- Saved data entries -

————

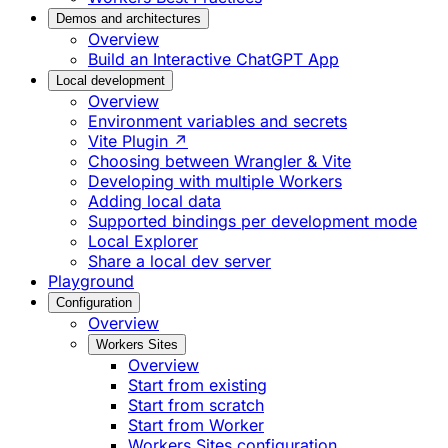
Demos and architectures
Overview
Build an Interactive ChatGPT App
Local development
Overview
Environment variables and secrets
Vite Plugin ↗
Choosing between Wrangler & Vite
Developing with multiple Workers
Adding local data
Supported bindings per development mode
Local Explorer
Share a local dev server
Playground
Configuration
Overview
Workers Sites
Overview
Start from existing
Start from scratch
Start from Worker
Workers Sites configuration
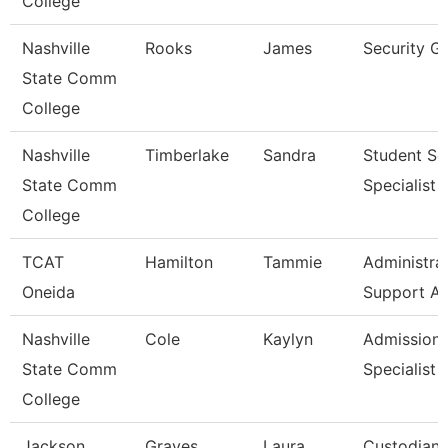
College
Nashville
Rooks
James
Security G
State Comm
College
Nashville
Timberlake
Sandra
Student Se
State Comm
Specialist I
College
TCAT
Hamilton
Tammie
Administra
Oneida
Support As
Nashville
Cole
Kaylyn
Admission
State Comm
Specialist
College
Jackson
Graves
Laura
Custodian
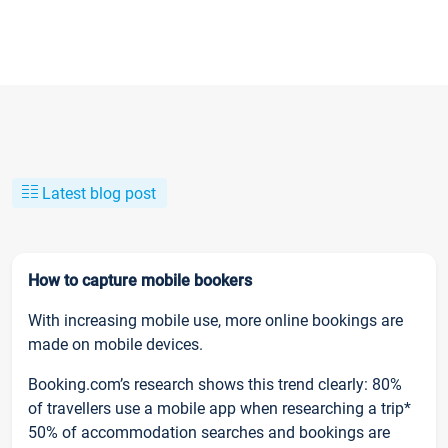
Latest blog post
How to capture mobile bookers
With increasing mobile use, more online bookings are
made on mobile devices.
Booking.com’s research shows this trend clearly: 80%
of travellers use a mobile app when researching a trip*
50% of accommodation searches and bookings are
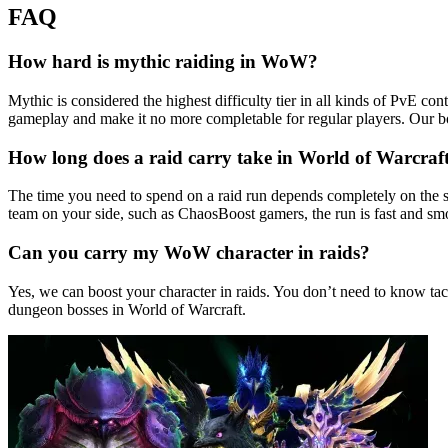
FAQ
How hard is mythic raiding in WoW?
Mythic is considered the highest difficulty tier in all kinds of PvE c
gameplay and make it no more completable for regular players. Our b
How long does a raid carry take in World of Warcraf
The time you need to spend on a raid run depends completely on the s
team on your side, such as ChaosBoost gamers, the run is fast and smo
Can you carry my WoW character in raids?
Yes, we can boost your character in raids. You don’t need to know tac
dungeon bosses in World of Warcraft.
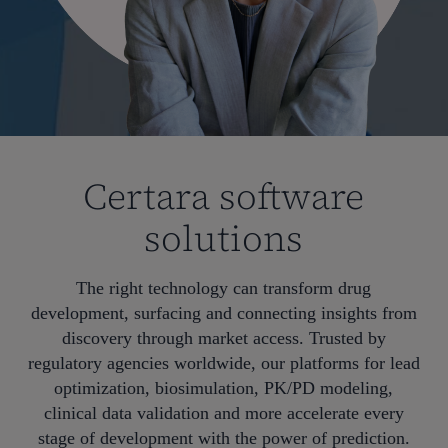
Certara software
solutions
The right technology can transform drug
development, surfacing and connecting insights from
discovery through market access. Trusted by
regulatory agencies worldwide, our platforms for lead
optimization, biosimulation, PK/PD modeling,
clinical data validation and more accelerate every
stage of development with the power of prediction.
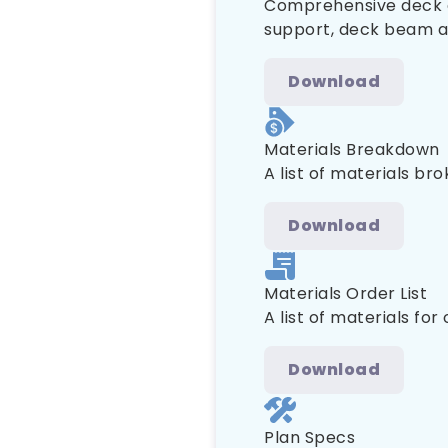
Comprehensive deck co
support, deck beam and
Download
Materials Breakdown
A list of materials br
Download
Materials Order List
A list of materials for
Download
Plan Specs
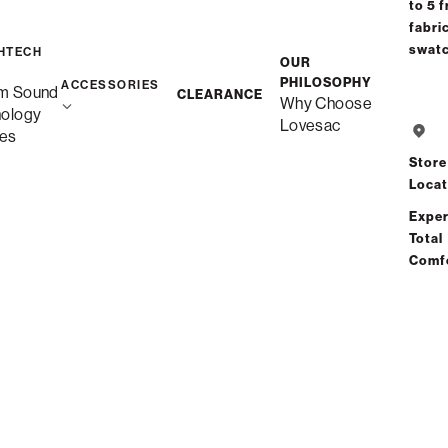
to 5 f
fabri
swat
HTECH
OUR
PHILOSOPHY
ACCESSORIES
m Sound
CLEARANCE
Why Choose
Sa
nology
Lovesac
es
Store
Locat
Exper
Total
Comf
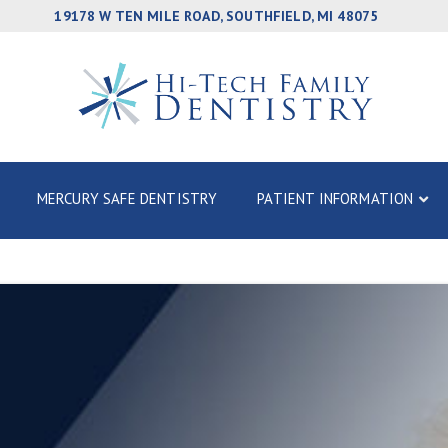
19178 W TEN MILE ROAD, SOUTHFIELD, MI 48075
MERCURY SAFE DENTISTRY
PATIENT INFORMATION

————

- What this task involves -
Would you please return all lines of the data that include the word "more"?

- Task solution -
With increasing mobile use, more online bookings are
gameplay and make it no more completable for regular players. Our b
clinical data validation and more accelerate every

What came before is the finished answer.